Daniel had expressed a desire to eat in his own room, and the first few days the servants of the establishment did not even know of his presence there. He proceeded straight to the study very quietly. Then he shut himself up, and was seen and heard no more.
One night, however, he went out to see George. His friend found him careworn and anxious-looking. He did not say a word of the life he was now leading. He talked feverishly of the past. George understood that he was seeking consolation in its memories. He proposed to him, not without hesitation, to come back and lodge with him, and take up their common task again. But Daniel refused, almost angrily.
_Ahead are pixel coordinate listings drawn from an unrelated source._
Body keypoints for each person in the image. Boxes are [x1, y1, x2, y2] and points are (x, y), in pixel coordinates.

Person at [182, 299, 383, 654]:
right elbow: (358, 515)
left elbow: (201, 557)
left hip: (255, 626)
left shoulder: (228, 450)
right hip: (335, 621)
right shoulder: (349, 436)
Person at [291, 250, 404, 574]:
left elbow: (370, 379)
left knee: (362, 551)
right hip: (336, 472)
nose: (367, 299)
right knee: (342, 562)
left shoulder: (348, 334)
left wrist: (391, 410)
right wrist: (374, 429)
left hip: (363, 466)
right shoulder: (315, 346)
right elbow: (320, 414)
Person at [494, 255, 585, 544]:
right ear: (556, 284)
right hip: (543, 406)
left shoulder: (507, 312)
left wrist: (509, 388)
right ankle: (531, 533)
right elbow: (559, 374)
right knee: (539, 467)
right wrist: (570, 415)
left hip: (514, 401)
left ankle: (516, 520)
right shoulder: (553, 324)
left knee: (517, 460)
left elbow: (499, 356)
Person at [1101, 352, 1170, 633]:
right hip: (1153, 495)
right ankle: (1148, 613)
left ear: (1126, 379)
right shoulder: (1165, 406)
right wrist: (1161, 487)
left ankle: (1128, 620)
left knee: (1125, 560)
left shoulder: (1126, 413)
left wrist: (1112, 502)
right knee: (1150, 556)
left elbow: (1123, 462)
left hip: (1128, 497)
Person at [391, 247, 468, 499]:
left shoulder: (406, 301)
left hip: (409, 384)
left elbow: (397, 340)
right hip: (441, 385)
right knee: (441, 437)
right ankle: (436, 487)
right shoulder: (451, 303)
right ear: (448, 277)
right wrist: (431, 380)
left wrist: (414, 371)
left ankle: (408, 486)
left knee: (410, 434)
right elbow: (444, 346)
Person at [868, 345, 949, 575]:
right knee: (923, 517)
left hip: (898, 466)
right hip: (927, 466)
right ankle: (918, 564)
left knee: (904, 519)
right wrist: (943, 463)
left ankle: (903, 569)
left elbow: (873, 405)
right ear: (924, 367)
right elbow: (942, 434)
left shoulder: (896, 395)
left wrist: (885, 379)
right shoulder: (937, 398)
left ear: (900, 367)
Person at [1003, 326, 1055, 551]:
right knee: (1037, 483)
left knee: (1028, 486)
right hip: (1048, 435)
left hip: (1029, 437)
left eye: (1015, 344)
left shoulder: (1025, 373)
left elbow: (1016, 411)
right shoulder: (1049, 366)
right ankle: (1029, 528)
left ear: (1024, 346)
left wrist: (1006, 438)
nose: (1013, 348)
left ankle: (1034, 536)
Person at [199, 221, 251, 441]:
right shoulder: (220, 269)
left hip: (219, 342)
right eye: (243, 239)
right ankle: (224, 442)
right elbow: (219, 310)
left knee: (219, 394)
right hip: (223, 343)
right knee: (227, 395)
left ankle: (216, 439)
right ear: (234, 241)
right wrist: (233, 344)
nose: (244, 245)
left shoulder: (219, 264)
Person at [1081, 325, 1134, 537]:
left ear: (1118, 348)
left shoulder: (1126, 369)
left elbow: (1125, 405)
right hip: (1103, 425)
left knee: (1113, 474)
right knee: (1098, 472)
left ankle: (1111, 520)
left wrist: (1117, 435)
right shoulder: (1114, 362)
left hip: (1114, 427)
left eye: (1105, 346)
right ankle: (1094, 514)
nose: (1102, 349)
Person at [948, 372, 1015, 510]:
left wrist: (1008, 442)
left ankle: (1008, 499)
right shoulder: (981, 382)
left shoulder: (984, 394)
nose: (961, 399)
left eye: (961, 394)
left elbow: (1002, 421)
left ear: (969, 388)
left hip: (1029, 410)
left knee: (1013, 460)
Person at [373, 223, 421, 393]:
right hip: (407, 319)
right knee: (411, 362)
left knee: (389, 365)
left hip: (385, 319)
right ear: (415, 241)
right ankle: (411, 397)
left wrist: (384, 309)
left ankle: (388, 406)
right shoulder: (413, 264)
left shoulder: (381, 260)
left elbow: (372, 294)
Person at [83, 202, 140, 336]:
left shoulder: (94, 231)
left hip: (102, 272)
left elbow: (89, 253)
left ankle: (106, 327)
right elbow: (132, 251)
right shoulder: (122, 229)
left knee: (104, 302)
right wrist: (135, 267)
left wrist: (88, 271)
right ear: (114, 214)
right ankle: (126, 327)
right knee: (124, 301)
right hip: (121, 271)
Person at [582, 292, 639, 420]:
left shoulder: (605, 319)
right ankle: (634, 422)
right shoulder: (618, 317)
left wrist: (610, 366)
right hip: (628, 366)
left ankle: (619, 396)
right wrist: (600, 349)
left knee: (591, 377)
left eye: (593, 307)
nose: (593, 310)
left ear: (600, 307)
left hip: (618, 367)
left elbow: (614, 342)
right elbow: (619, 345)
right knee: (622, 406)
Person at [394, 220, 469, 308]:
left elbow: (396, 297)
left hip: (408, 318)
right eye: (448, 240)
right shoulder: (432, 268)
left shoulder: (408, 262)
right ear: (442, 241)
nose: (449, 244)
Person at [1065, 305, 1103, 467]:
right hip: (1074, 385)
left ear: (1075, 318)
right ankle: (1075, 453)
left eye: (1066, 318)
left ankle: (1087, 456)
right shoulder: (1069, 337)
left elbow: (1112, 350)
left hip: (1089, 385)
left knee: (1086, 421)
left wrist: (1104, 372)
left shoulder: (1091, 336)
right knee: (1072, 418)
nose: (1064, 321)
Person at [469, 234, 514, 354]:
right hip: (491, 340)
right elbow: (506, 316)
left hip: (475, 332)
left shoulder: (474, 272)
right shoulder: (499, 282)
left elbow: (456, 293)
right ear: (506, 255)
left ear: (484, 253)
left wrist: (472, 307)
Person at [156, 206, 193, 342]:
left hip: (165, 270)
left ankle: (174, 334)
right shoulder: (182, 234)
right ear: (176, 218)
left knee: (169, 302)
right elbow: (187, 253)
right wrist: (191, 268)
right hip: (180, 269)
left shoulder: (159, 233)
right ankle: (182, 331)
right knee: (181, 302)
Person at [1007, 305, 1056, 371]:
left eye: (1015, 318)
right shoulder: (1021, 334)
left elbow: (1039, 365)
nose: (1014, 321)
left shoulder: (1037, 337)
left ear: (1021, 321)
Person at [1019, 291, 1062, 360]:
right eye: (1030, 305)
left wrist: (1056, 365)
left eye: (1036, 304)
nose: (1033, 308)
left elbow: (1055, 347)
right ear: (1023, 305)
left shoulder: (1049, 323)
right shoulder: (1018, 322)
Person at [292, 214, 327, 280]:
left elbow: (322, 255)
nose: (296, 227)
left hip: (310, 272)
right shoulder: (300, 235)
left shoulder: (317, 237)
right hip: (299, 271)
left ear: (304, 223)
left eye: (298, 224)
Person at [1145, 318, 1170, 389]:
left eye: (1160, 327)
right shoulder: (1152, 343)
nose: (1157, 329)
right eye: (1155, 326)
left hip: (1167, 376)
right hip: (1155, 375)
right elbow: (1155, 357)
During those sad first days at Monsieur Tellier’s he had only had one idea — to fathom Jeanne’s heart, and find out what they had done with his dear little daughter to make her change so. She was restored to him very different from what he left her, and he asked himself who this grand young lady with the disdainful smile could be.
He turned himself into a sort of private detective. He spied on Jeanne’s actions, taking note of her slightest movements, her slightest word. He was angry that he could not obtain a greater acquaintance with her. All he saw of her was just when she was passing through a room; all he heard of her was just a laugh when she was saying a few hurried words. He dared not approach her more closely. She seemed to him unapproachable, surrounded by a blinding halo. When she was before him in the dazzling brightness of her beauty and youth he felt overpowered as if by the presence of a divinity.
Every afternoon towards four o’clock, when it was fine, he took up his place at the window.”